La vita di quel cieco mendicante è una vita che torna ad essere illuminata, cambiata, rinnovata, rimessa nel movimento della vita e della lode. Dopo quell’incontro è «cambiata la sua vita, non solo la vita degli occhi, la sua vita dentro, una vita arresa, un’anima arresa; e non una implorazione, come capitò invece ad altri ciechi; come se la sua sorte fosse segnata inesorabile per sempre, una vita a mendicare. Anche noi a volte arresi, e qualche volta non ci viene più nemmeno grido, mendichiamo avanzi, brandelli di sogni strappati» (A. Casati).

Quel cieco infatti non chiede nulla, non si rivolge a Gesù, non implora di recuperare la vista: è rassegnato, rincantucciato nella sua cecità e nella sua mendicità. C’è a volte una rassegnazione del nostro vivere che spegne dentro di noi qualsiasi barlume di luce, come in un monologo interiore in cui ci ritroviamo a dire a noi stessi: «Non ho altro da dire. C’è stato un periodo buio nella mia vita e ho pensato che lui fosse luce. Poi ho capito che non era la luce, ma la mano che avrebbe spento l’oscurità. Poi un giorno ho visto che di luce non ce n’era più, né dentro di lui, né dentro di me. A quel punto ho dato la colpa a lui. Poi a me. Adesso il buio mi piace» (A. Aciman).

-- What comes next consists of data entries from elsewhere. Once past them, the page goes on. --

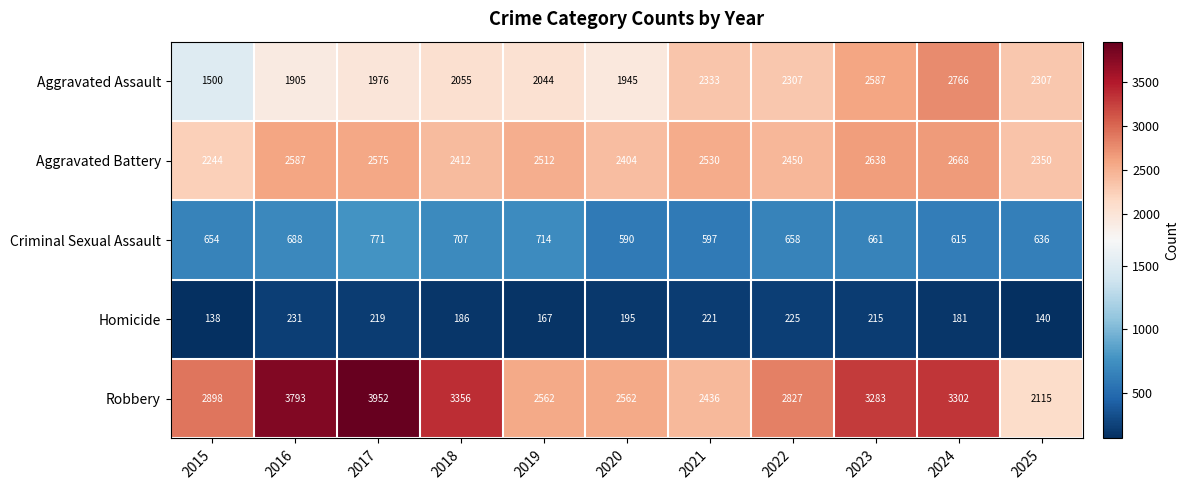

What is the sum of all Homicide values?

2118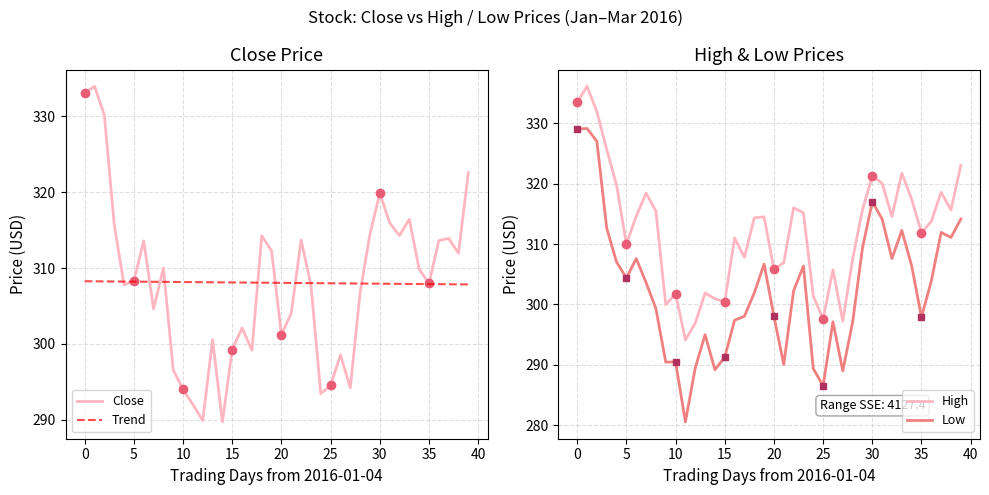

What is the label of the 30th point from the left?

29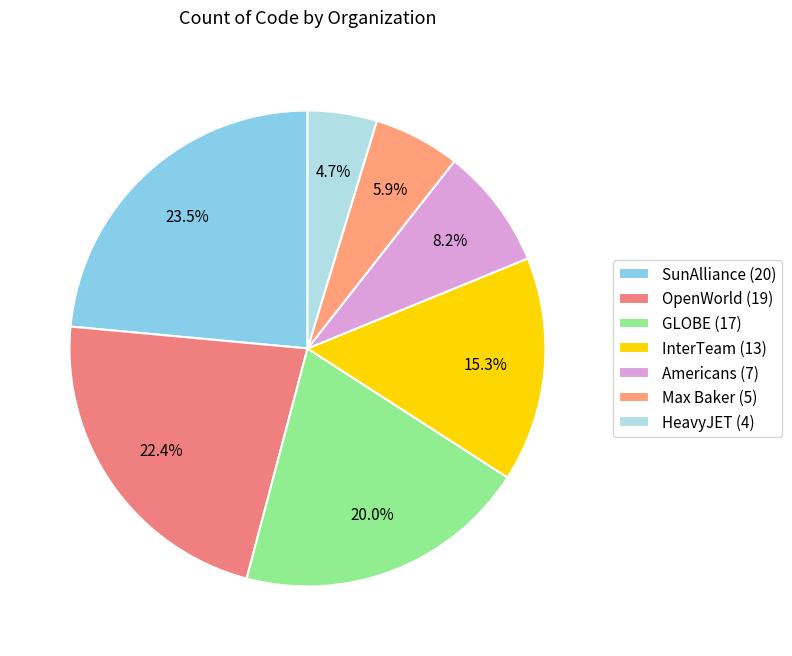

True or false: Americans accounts for 8% of the total.

True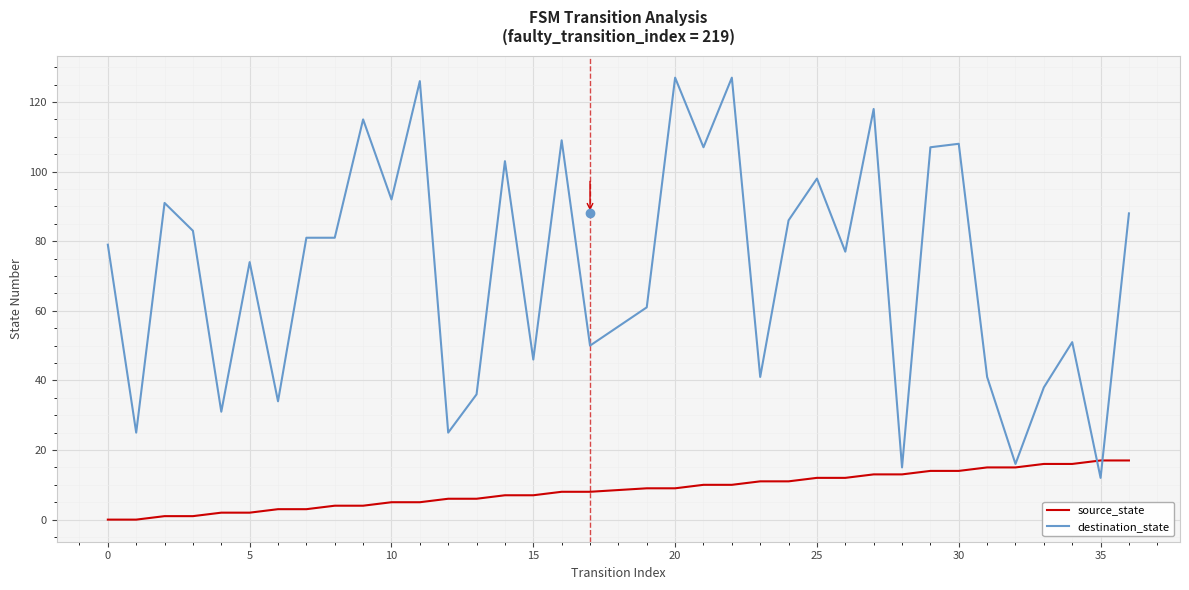

What is the lowest value of the destination_state series?

12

Ma Gesù, passando, lo vede: non gli passa accanto, non passa oltre, al modo di altri passanti disattenti, di fretta, che non rallentano il loro andare, che guardano avanti, dritto davanti a loro, per non essere disturbati, scomodati, inquietati da una mano tesa, da un bisognoso seduto all’angolo della strada, da un impuro, da un paria che turba il nostro senso estetico e rischia di intralciare la nostra andatura affrettata.

«“Gesù passando vide”: i suoi occhi erano sposati alla compassione, alla tenerezza. La tenerezza la sentì nella spalmatura del fango sugli occhi. Sentire tenerezza nelle mani… Quand’anche le vicende della vita, ti avessero indotto alla resa, non dimenticare mai che Gesù passando ti vede. E anche tu non dimenticare mai donne e uomini che gli si strozza il grido in gola, arresi. Non aggregarti mai a quelli che cancellano brandelli di sogni, non aggregarti mai a quelli che discutono e non vedono, non hanno occhi sposati alla tenerezza» (A. Casati).

Colui che è «la luce del mondo» (v. 5) tocca con delicatezza i nostri occhi annottati e, con un nuovo gesto di creazione, ci fa creature nuove, rinate nella luce e rese finalmente capaci di vedere la luce nella Sua luce (cf. Sal 36,10).